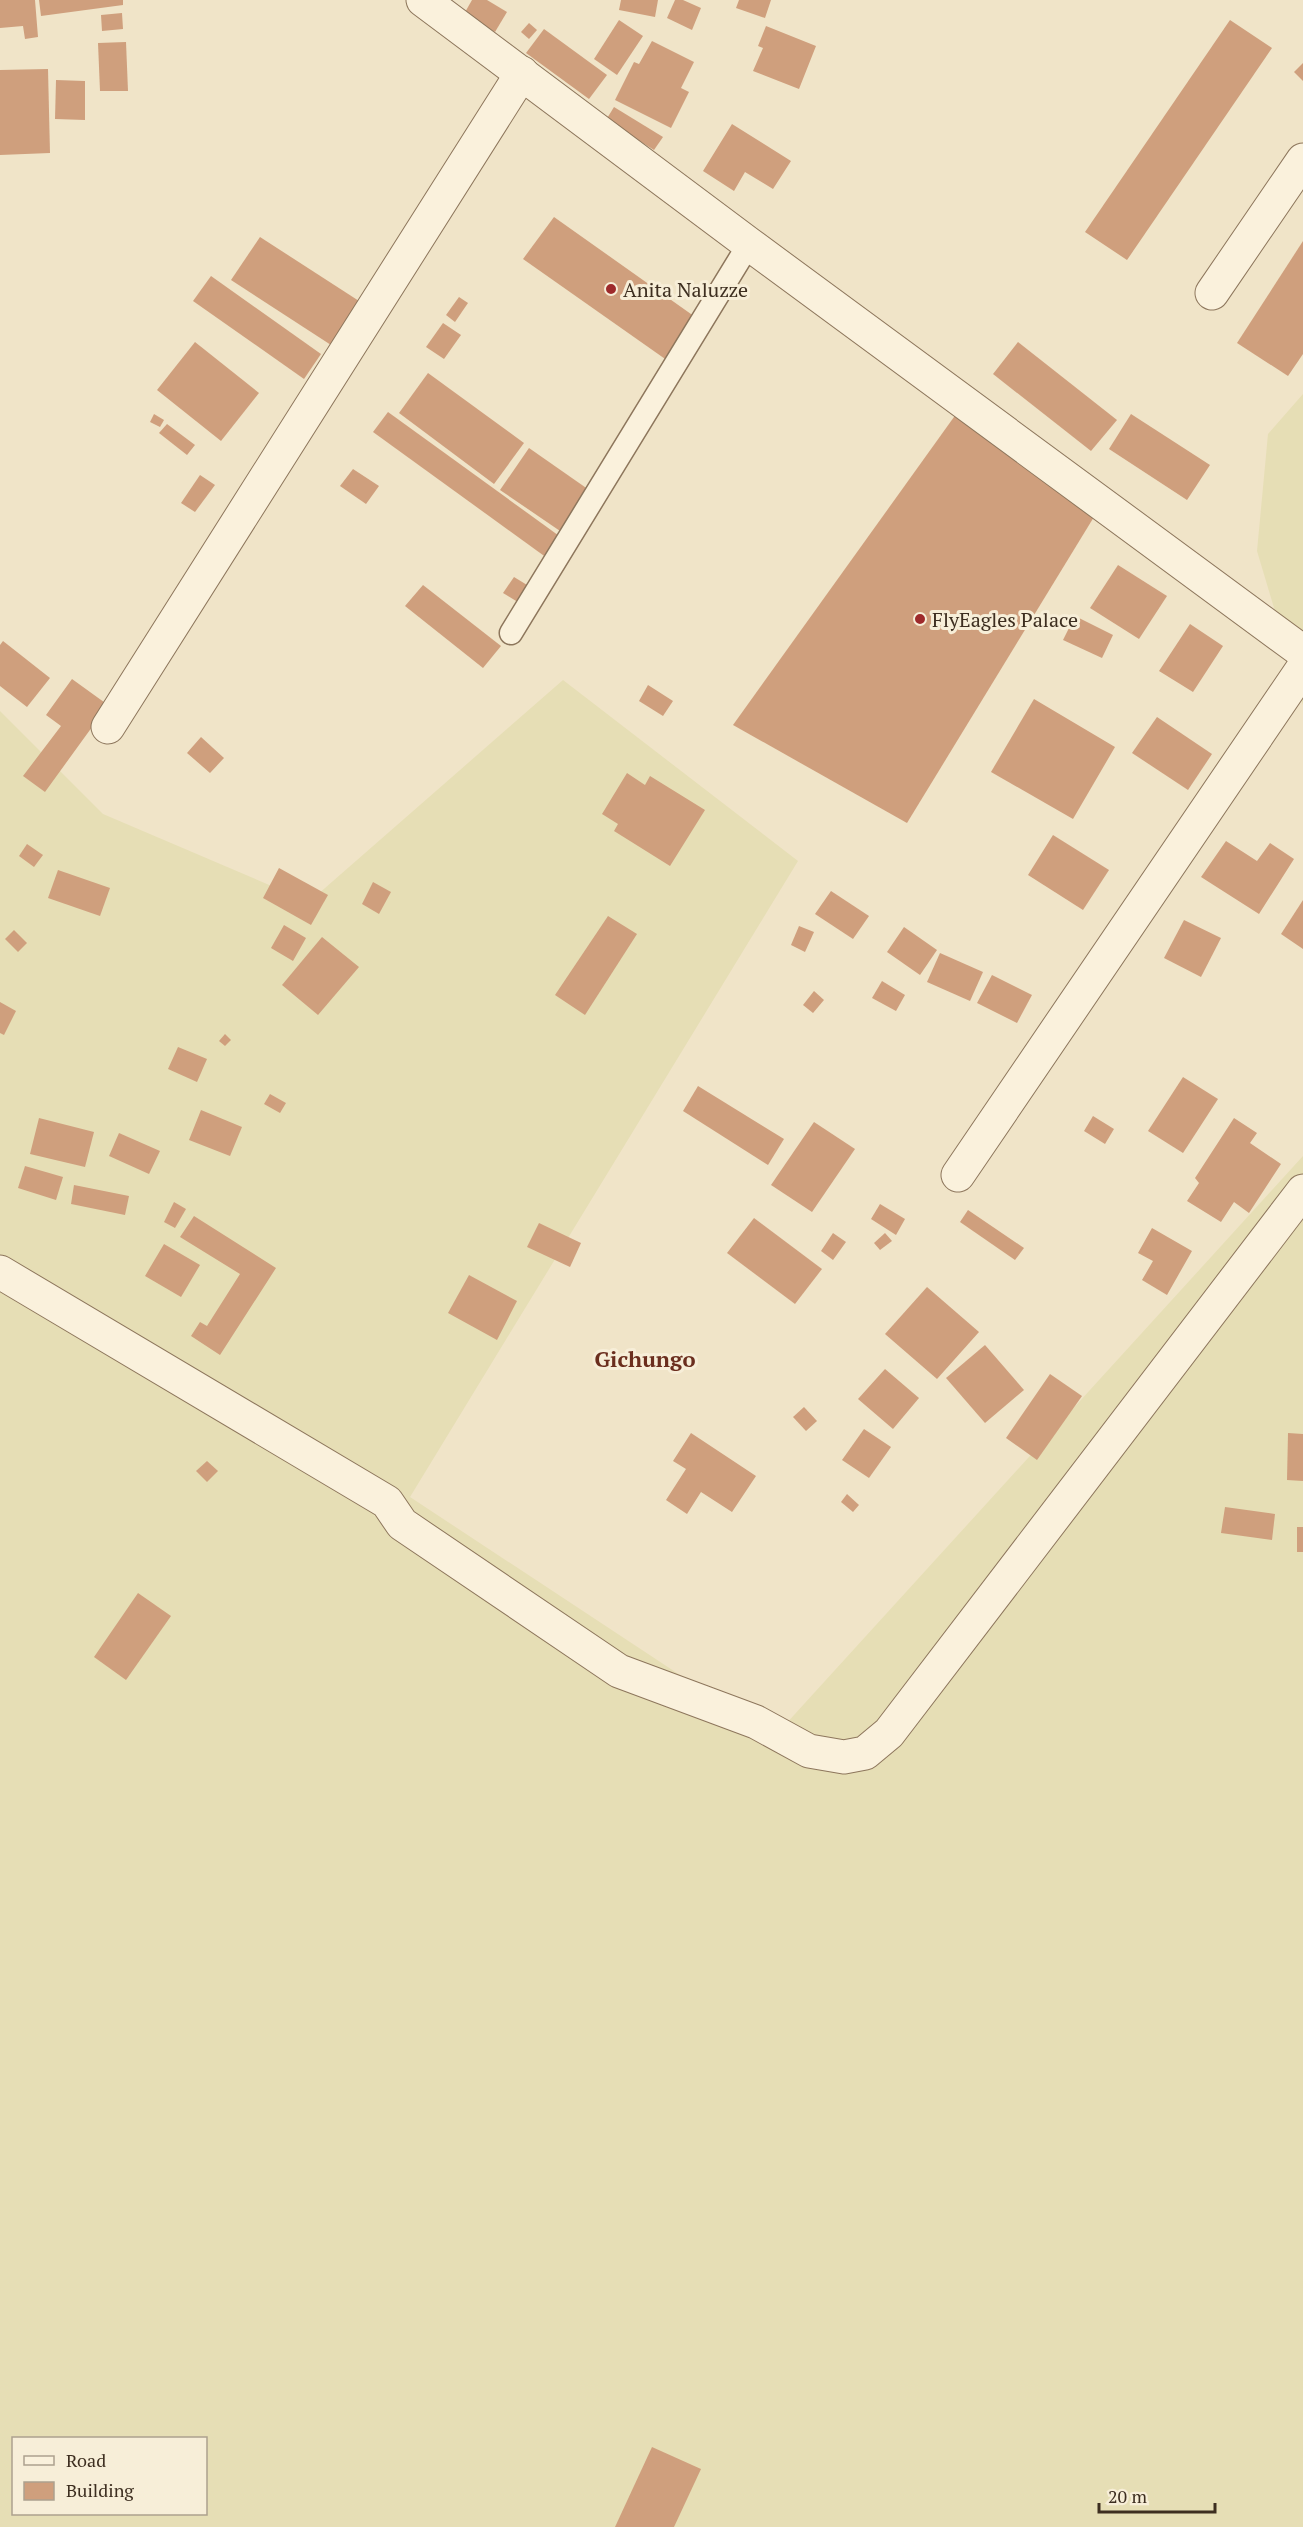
<svg xmlns="http://www.w3.org/2000/svg" width="1303" height="2527" font-family="'PT Serif',serif">
	<style>
		.farmland { fill: #e6deb5; fill-rule: evenodd }
		.building { fill: #cf9f7d }
		.lines { fill: none; stroke-linecap: round; stroke-linejoin: round }
		.lane-casing { stroke: #8d765c; stroke-width: 25 }
		.street-casing { stroke: #8d765c; stroke-width: 35 }
		.lane { stroke: #faf1dc; stroke-width: 22 }
		.street { stroke: #faf1dc; stroke-width: 33 }
		.poi-dot { fill: #9e2a2b; stroke: #f7eed8; stroke-width: 2 }
		.labels { text-anchor: middle; dominant-baseline: central; stroke-width: 6; stroke-linejoin: round; paint-order: stroke }
		.poi-label { font-size: 20px; fill: #3d2e20; stroke: #f7eed8; text-anchor: start }
		.quarter-label { font-size: 22px; font-weight: bold; fill: #6b2e1e; stroke: #f7eed8 }
	</style>
	<rect width="100%" height="100%" fill="#f0e4c8"/>
	<g class="farmland">
		<path d="M1303,394v311l-46,-154 11,-117z"/>
		<path d="M563,680l235,181 -388,636 364,240 529,-581v1371h-1303v-1816l103,103 206,88zM14,2438h192v76h-192z"/>
	</g>
	<g class="building">
		<path d="M0,0h35l3,37 -13,2 -2,-13 -23,2z"/>
		<path d="M39,0h84v5l-82,11z"/>
		<path d="M472,0h15l20,12 -12,20 -31,-18z"/>
		<path d="M621,0h37l-3,17 -36,-7z"/>
		<path d="M675,0h8l18,8 -9,22 -25,-12z"/>
		<path d="M739,0h32l-6,18 -29,-10z"/>
		<path d="M122,13l1,16 -21,2 -1,-16z"/>
		<path d="M619,20l24,16 -26,39 -23,-16z"/>
		<path d="M1230,20l42,28 -145,212 -42,-28z"/>
		<path d="M529,23l8,7 -8,9 -8,-7z"/>
		<path d="M766,26l50,20 -17,43 -46,-18 10,-23 -5,-2z"/>
		<path d="M544,29l63,46 -18,24 -63,-46z"/>
		<path d="M652,41l42,21 -13,26 8,4 -18,36 -56,-28 19,-38 5,2z"/>
		<path d="M126,42l2,49h-28l-2,-48z"/>
		<path d="M1303,63v18l-9,-9z"/>
		<path d="M48,69l2,84 -50,2v-85z"/>
		<path d="M56,80l29,1v39l-30,-1z"/>
		<path d="M614,107l49,30 -9,13 -48,-30z"/>
		<path d="M732,124l59,37 -18,28 -28,-17 -11,19 -31,-20z"/>
		<path d="M554,217l144,102 -30,42 -145,-102z"/>
		<path d="M260,237l99,64 -28,44 -100,-65z"/>
		<path d="M1303,241v113l-15,22 -51,-33z"/>
		<path d="M211,276l110,78 -17,25 -111,-78z"/>
		<path d="M459,297l9,6 -13,19 -9,-7z"/>
		<path d="M443,323l18,12 -17,24 -18,-12z"/>
		<path d="M195,342l64,51 -38,48 -64,-51z"/>
		<path d="M1018,342l99,78 -26,31 -98,-77z"/>
		<path d="M428,373l96,70 -30,41 -95,-71z"/>
		<path d="M959,410l138,102 -190,311 -174,-98z"/>
		<path d="M388,412l174,126 -15,20 -174,-126z"/>
		<path d="M154,414l10,6 -4,7 -10,-5z"/>
		<path d="M1131,414l79,51 -23,35 -78,-51z"/>
		<path d="M167,424l28,21 -8,10 -28,-22z"/>
		<path d="M529,448l63,44 -29,41 -63,-43z"/>
		<path d="M353,469l26,17 -13,18 -26,-18z"/>
		<path d="M200,475l15,10 -20,27 -14,-9z"/>
		<path d="M1118,565l49,31 -28,43 -49,-31z"/>
		<path d="M514,577l18,11 -11,16 -18,-11z"/>
		<path d="M423,585l78,61 -18,22 -78,-62z"/>
		<path d="M1075,616l38,19 -11,23 -39,-18z"/>
		<path d="M1190,624l33,22 -30,46 -34,-21z"/>
		<path d="M3,641l47,37 -23,29 -27,-21v-41z"/>
		<path d="M72,679l36,26 -63,87 -22,-16 38,-50 -15,-11z"/>
		<path d="M648,685l25,16 -10,15 -24,-15z"/>
		<path d="M1034,699l81,48 -42,72 -82,-47z"/>
		<path d="M1157,717l55,37 -24,36 -56,-37z"/>
		<path d="M201,737l23,21 -14,15 -23,-20z"/>
		<path d="M627,773l18,12 5,-9 55,34 -35,56 -56,-35 4,-7 -16,-10z"/>
		<path d="M1053,835l56,35 -26,40 -55,-35z"/>
		<path d="M1226,841l31,20 13,-18 24,16 -35,55 -58,-37z"/>
		<path d="M27,844l16,11 -9,12 -15,-11z"/>
		<path d="M279,868l49,27 -17,30 -48,-27z"/>
		<path d="M58,870l52,18 -10,28 -52,-18z"/>
		<path d="M373,882l18,10 -12,22 -17,-10z"/>
		<path d="M831,891l38,25 -16,23 -38,-25z"/>
		<path d="M1303,900v49l-22,-15z"/>
		<path d="M608,916l29,18 -52,81 -30,-20z"/>
		<path d="M1184,920l37,18 -20,39 -37,-19z"/>
		<path d="M284,925l22,13 -13,23 -22,-13z"/>
		<path d="M799,926l15,6 -9,20 -14,-7z"/>
		<path d="M904,927l33,23 -17,25 -33,-23z"/>
		<path d="M14,930l13,13 -9,9 -13,-13z"/>
		<path d="M322,937l37,30 -41,48 -36,-30z"/>
		<path d="M940,953l43,19 -13,29 -43,-19z"/>
		<path d="M992,975l40,20 -15,28 -40,-20z"/>
		<path d="M882,981l23,14 -9,16 -24,-13z"/>
		<path d="M814,991l10,9 -11,13 -10,-8z"/>
		<path d="M0,1002l16,9 -12,24 -4,-2z"/>
		<path d="M225,1034l6,6 -6,6 -6,-5z"/>
		<path d="M178,1047l29,12 -10,23 -29,-13z"/>
		<path d="M1183,1077l35,22 -35,54 -35,-22z"/>
		<path d="M698,1086l86,53 -16,26 -85,-54z"/>
		<path d="M270,1094l16,9 -6,10 -16,-9z"/>
		<path d="M201,1110l41,17 -12,29 -41,-16z"/>
		<path d="M1093,1116l21,13 -9,15 -21,-13z"/>
		<path d="M39,1118l55,14 -9,35 -55,-13z"/>
		<path d="M1234,1118l23,15 -7,10 31,21 -32,49 -15,-11 -13,20 -34,-21 12,-18 -4,-5z"/>
		<path d="M814,1122l41,27 -43,63 -41,-27z"/>
		<path d="M119,1133l41,18 -11,23 -40,-18z"/>
		<path d="M25,1166l38,11 -7,23 -38,-12z"/>
		<path d="M74,1185l55,11 -4,19 -54,-11z"/>
		<path d="M174,1202l12,7 -11,19 -11,-6z"/>
		<path d="M880,1204l25,15 -9,16 -25,-16z"/>
		<path d="M968,1210l56,38 -9,12 -55,-38z"/>
		<path d="M194,1216l82,52 -56,87 -29,-19 9,-14 7,4 33,-52 -60,-37z"/>
		<path d="M754,1218l68,51 -27,35 -68,-51z"/>
		<path d="M539,1223l42,20 -11,24 -43,-20z"/>
		<path d="M1152,1228l40,23 -25,44 -25,-15 11,-19 -15,-8z"/>
		<path d="M833,1233l13,9 -13,18 -12,-9z"/>
		<path d="M885,1233l7,8 -12,9 -6,-7z"/>
		<path d="M164,1244l36,21 -19,32 -36,-21z"/>
		<path d="M469,1275l48,26 -20,39 -49,-27z"/>
		<path d="M927,1287l52,45 -42,47 -52,-45z"/>
		<path d="M985,1345l39,45 -39,33 -39,-45z"/>
		<path d="M885,1369l34,29 -26,31 -35,-30z"/>
		<path d="M1050,1374l32,22 -45,64 -31,-22z"/>
		<path d="M804,1407l13,14 -11,10 -13,-14z"/>
		<path d="M864,1429l27,18 -22,31 -27,-18z"/>
		<path d="M691,1433l65,43 -24,36 -31,-20 -14,22 -21,-14 20,-31 -13,-8z"/>
		<path d="M1288,1433l15,1v47l-16,-1z"/>
		<path d="M207,1461l11,10 -11,11 -11,-11z"/>
		<path d="M847,1494l12,11 -6,7 -12,-10z"/>
		<path d="M1225,1507l50,7 -3,26 -51,-7z"/>
		<rect x="1297" y="1527" width="6" height="25"/>
		<path d="M138,1593l33,23 -45,64 -32,-23z"/>
		<path d="M652,2447l49,22 -27,58h-59z"/>
	</g>
	<g class="lines">
		<defs>
			<path id="lane" d="M511,633l238,-389"/>
			<g id="street">
				<path d="M423,0l326,244 554,408"/>
				<path d="M1212,293l91,-133"/>
				<path d="M108,727l414,-654"/>
				<path d="M958,1175l345,-507"/>
				<path d="M0,1272l387,230 15,22 217,147 137,51 53,29 35,6 21,-4 24,-20 414,-542"/>
			</g>
		</defs>
		<use href="#lane" class="lane-casing"/>
		<use href="#street" class="street-casing"/>
		<use href="#lane" class="lane"/>
		<use href="#street" class="street"/>
	</g>
	<g class="poi-dot">
		<circle cx="611" cy="289" r="6"/>
		<circle cx="920" cy="619" r="6"/>
	</g>
	<g class="labels">
		<g class="poi-label">
			<text x="623" y="289">Anita Naluzze</text>
			<text x="932" y="619">FlyEagles Palace</text>
		</g>
		<g class="quarter-label">
			<text x="645" y="1358">Gichungo</text>
		</g>
	</g>
	<rect x="12" y="2437" width="195" height="78" fill="#f7eed8" stroke="#ada18e" stroke-width="1.5"/>
	<rect x="24" y="2456" width="30" height="9" fill="#faf1dc" stroke="#ada18e" stroke-width="1.5"/>
	<text x="66" y="2467" font-size="18" fill="#3d2e20">Road</text>
	<rect x="24" y="2482" width="30" height="18" fill="#cf9f7d" stroke="#ada18e" stroke-width="1.5"/>
	<text x="66" y="2497" font-size="18" fill="#3d2e20">Building</text>
	<path d="M1099 2503v9h116v-9" fill="none" stroke="#3d2e20" stroke-width="3"/>
	<text x="1108" y="2503" font-size="18" fill="#3d2e20" stroke="#f7eed8" stroke-width="4.5" paint-order="stroke">20 m</text>
</svg>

--------

The lines you need are those holding the word "round"; copy each of them from the material above.

• [EXERCISE SOLUTION]
		.lines { fill: none; stroke-linecap: round; stroke-linejoin: round }
		.labels { text-anchor: middle; dominant-baseline: central; stroke-width: 6; stroke-linejoin: round; paint-order: stroke }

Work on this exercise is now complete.